Op 15 februari 1792 werd octrooi verleend om de polder te vervenen, met uitzondering van de erven langs de Amstel. In 1848 werd de droogmaking van het uitgeveende gebied aangevangen, deze was in 1851 klaar. De bouw van de vijzelmolen werd in 1849 aanbesteed.
Op de dijk achter de huiserven stond de vijzelmolen, die de landen der droogmakerij op de bovenlanden afmaalde. Van de bovenlanden werd het water weer afgemalen door een schepradmolen, uitslaande op de Amstel.
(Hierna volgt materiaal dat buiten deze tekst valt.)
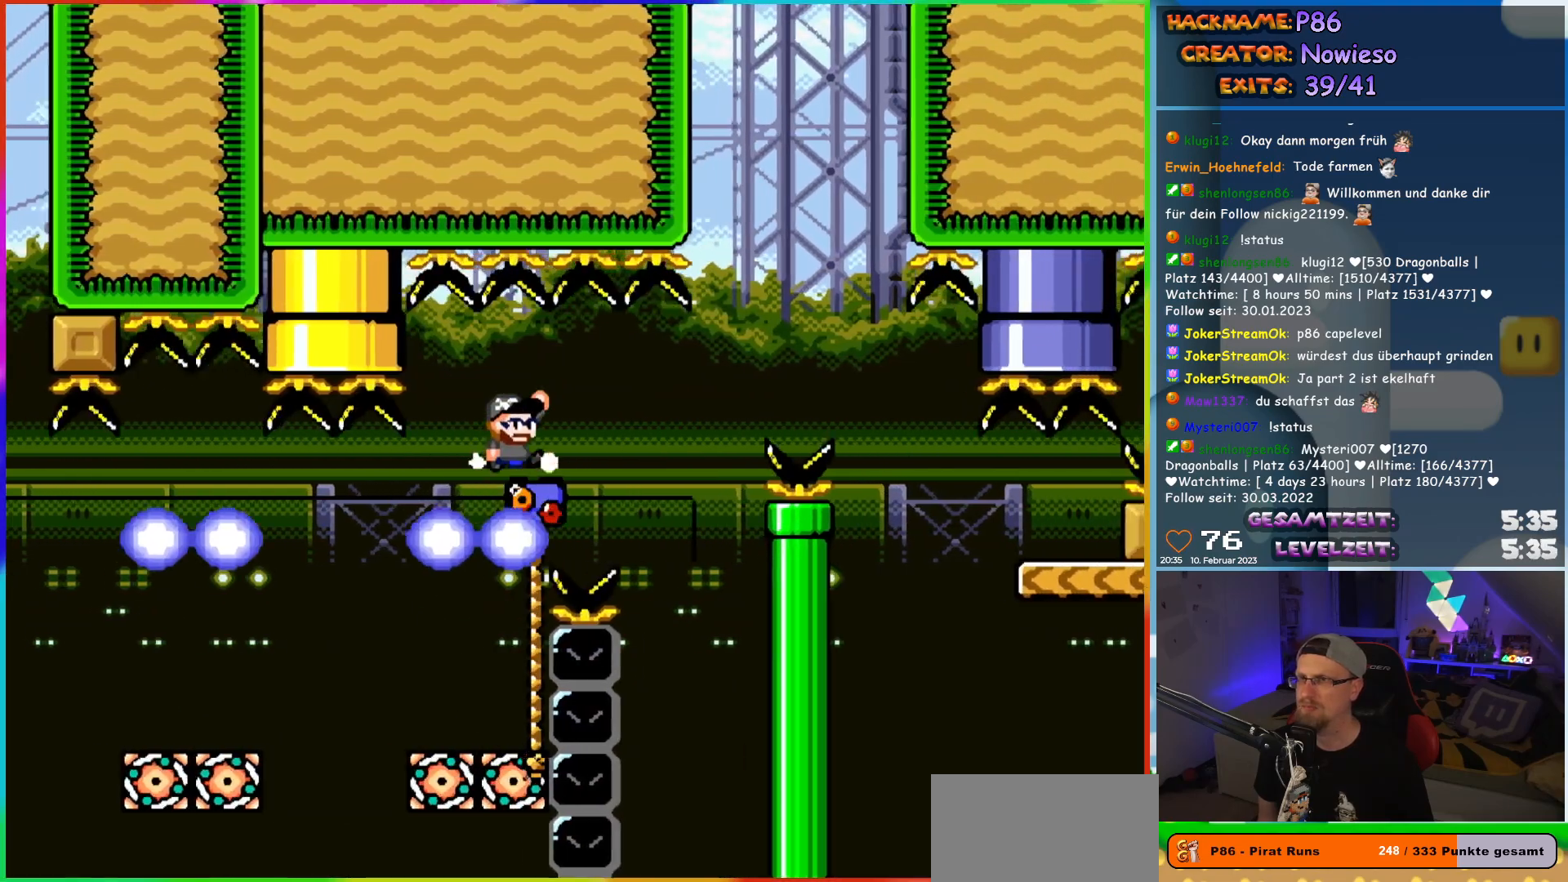
{"buttons": ["B", "Y", "DPAD_UP", "DPAD_RIGHT"], "events": [[250, "DPAD_RIGHT", "up"], [250, "DPAD_UP", "down"], [267, "DPAD_LEFT", "down"], [300, "B", "up"], [433, "DPAD_LEFT", "up"], [467, "DPAD_RIGHT", "down"], [500, "B", "down"]]}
Na de droogmaking van de Noorder Legmeerpolder vervielen de molens van de Thamerbinnenpolder omdat toen geloosd werd op het toevoerkanaal van het gemaal van de nieuwe polder.
Bronnen:
- "De zeeweringen en waterschappen van Noordholland", Mr. G. de Vries Azn., 1864.
- "De zeeweringen en waterschappen van Noordholland", derde uitgaaf, D. Kooiman, 1936.
Het nieuws van den dag : kleine courant, 29-04-1895
Uit de hand te Koop: Twee "WATERMOLENS met toebehooren, van den Thamerbinnenpolder, onder Uithoorn, als: een achtkanten Vijzelmolen, met IJzeren Bovenas en Amerikaansch Grenen Roeden,
en een Schepradwipmolen, met IJzeren Bovenas, dito Wateras, dito Scheprad en nieuw Onderwiel. Schriftelijke aanbiedingen worden ingewacht vóór 2 Mei 1895 bij den Voorzitter, Mr. C. J. BOERLAGE, te Uithoorn.